▶ **What is needed**
Extract the complete data exactly as given.
*** Data records Section Begins ***
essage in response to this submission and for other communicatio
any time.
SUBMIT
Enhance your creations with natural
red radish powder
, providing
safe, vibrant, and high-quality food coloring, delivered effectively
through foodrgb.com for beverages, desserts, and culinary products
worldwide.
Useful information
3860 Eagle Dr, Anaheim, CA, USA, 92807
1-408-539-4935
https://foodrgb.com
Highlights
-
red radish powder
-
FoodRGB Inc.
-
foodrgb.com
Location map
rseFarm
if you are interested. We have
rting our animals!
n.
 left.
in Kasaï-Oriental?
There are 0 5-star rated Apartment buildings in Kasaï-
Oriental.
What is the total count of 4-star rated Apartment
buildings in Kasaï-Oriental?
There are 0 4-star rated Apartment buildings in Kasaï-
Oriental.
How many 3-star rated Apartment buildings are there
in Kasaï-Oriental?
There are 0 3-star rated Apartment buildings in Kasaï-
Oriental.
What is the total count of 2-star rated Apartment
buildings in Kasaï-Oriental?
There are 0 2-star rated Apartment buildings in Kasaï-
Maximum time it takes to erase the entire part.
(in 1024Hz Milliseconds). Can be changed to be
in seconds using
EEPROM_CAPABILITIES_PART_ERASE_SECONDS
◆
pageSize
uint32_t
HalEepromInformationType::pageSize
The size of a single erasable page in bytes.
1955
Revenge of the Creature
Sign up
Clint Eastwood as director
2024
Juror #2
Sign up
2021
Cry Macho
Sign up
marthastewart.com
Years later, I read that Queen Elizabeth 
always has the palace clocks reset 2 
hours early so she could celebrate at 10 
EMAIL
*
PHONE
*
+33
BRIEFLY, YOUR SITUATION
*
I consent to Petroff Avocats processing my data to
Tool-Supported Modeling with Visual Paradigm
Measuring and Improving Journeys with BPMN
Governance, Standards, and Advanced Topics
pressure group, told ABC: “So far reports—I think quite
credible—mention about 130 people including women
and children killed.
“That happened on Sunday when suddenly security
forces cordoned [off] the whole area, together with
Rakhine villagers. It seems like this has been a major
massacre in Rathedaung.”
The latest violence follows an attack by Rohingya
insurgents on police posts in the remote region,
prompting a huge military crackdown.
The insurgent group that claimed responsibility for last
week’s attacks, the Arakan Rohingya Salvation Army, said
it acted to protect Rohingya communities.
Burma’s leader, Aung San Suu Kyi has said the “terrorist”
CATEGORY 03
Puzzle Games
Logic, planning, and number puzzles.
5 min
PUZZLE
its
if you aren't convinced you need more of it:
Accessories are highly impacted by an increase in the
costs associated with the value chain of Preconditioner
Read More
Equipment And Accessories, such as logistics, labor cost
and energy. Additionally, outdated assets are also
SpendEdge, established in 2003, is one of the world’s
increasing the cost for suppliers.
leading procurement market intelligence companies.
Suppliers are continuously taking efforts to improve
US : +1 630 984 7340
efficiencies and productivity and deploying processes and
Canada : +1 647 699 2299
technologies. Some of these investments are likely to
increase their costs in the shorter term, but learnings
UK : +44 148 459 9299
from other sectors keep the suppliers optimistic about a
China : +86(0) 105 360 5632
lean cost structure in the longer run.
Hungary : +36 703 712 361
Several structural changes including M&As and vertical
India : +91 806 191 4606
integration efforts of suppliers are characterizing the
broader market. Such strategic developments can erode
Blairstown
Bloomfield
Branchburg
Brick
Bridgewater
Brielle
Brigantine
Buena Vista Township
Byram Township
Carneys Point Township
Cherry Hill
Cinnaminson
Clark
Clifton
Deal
*** Data records Section Ends ***
▶ **Answer below**
essage in response to this submission and for other communicatio
any time.
SUBMIT
Enhance your creations with natural
red radish powder
, providing
safe, vibrant, and high-quality food coloring, delivered effectively
through foodrgb.com for beverages, desserts, and culinary products
worldwide.
Useful information
3860 Eagle Dr, Anaheim, CA, USA, 92807
1-408-539-4935
https://foodrgb.com
Highlights
-
red radish powder
-
FoodRGB Inc.
-
foodrgb.com
Location map
rseFarm
if you are interested. We have
rting our animals!
n.
 left.
in Kasaï-Oriental?
There are 0 5-star rated Apartment buildings in Kasaï-
Oriental.
What is the total count of 4-star rated Apartment
buildings in Kasaï-Oriental?
There are 0 4-star rated Apartment buildings in Kasaï-
Oriental.
How many 3-star rated Apartment buildings are there
in Kasaï-Oriental?
There are 0 3-star rated Apartment buildings in Kasaï-
Oriental.
What is the total count of 2-star rated Apartment
buildings in Kasaï-Oriental?
There are 0 2-star rated Apartment buildings in Kasaï-
Maximum time it takes to erase the entire part.
(in 1024Hz Milliseconds). Can be changed to be
in seconds using
EEPROM_CAPABILITIES_PART_ERASE_SECONDS
◆
pageSize
uint32_t
HalEepromInformationType::pageSize
The size of a single erasable page in bytes.
1955
Revenge of the Creature
Sign up
Clint Eastwood as director
2024
Juror #2
Sign up
2021
Cry Macho
Sign up
marthastewart.com
Years later, I read that Queen Elizabeth 
always has the palace clocks reset 2 
hours early so she could celebrate at 10 
EMAIL
*
PHONE
*
+33
BRIEFLY, YOUR SITUATION
*
I consent to Petroff Avocats processing my data to
Tool-Supported Modeling with Visual Paradigm
Measuring and Improving Journeys with BPMN
Governance, Standards, and Advanced Topics
pressure group, told ABC: “So far reports—I think quite
credible—mention about 130 people including women
and children killed.
“That happened on Sunday when suddenly security
forces cordoned [off] the whole area, together with
Rakhine villagers. It seems like this has been a major
massacre in Rathedaung.”
The latest violence follows an attack by Rohingya
insurgents on police posts in the remote region,
prompting a huge military crackdown.
The insurgent group that claimed responsibility for last
week’s attacks, the Arakan Rohingya Salvation Army, said
it acted to protect Rohingya communities.
Burma’s leader, Aung San Suu Kyi has said the “terrorist”
CATEGORY 03
Puzzle Games
Logic, planning, and number puzzles.
5 min
PUZZLE
its
if you aren't convinced you need more of it:
Accessories are highly impacted by an increase in the
costs associated with the value chain of Preconditioner
Read More
Equipment And Accessories, such as logistics, labor cost
and energy. Additionally, outdated assets are also
SpendEdge, established in 2003, is one of the world’s
increasing the cost for suppliers.
leading procurement market intelligence companies.
Suppliers are continuously taking efforts to improve
US : +1 630 984 7340
efficiencies and productivity and deploying processes and
Canada : +1 647 699 2299
technologies. Some of these investments are likely to
increase their costs in the shorter term, but learnings
UK : +44 148 459 9299
from other sectors keep the suppliers optimistic about a
China : +86(0) 105 360 5632
lean cost structure in the longer run.
Hungary : +36 703 712 361
Several structural changes including M&As and vertical
India : +91 806 191 4606
integration efforts of suppliers are characterizing the
broader market. Such strategic developments can erode
Blairstown
Bloomfield
Branchburg
Brick
Bridgewater
Brielle
Brigantine
Buena Vista Township
Byram Township
Carneys Point Township
Cherry Hill
Cinnaminson
Clark
Clifton
Deal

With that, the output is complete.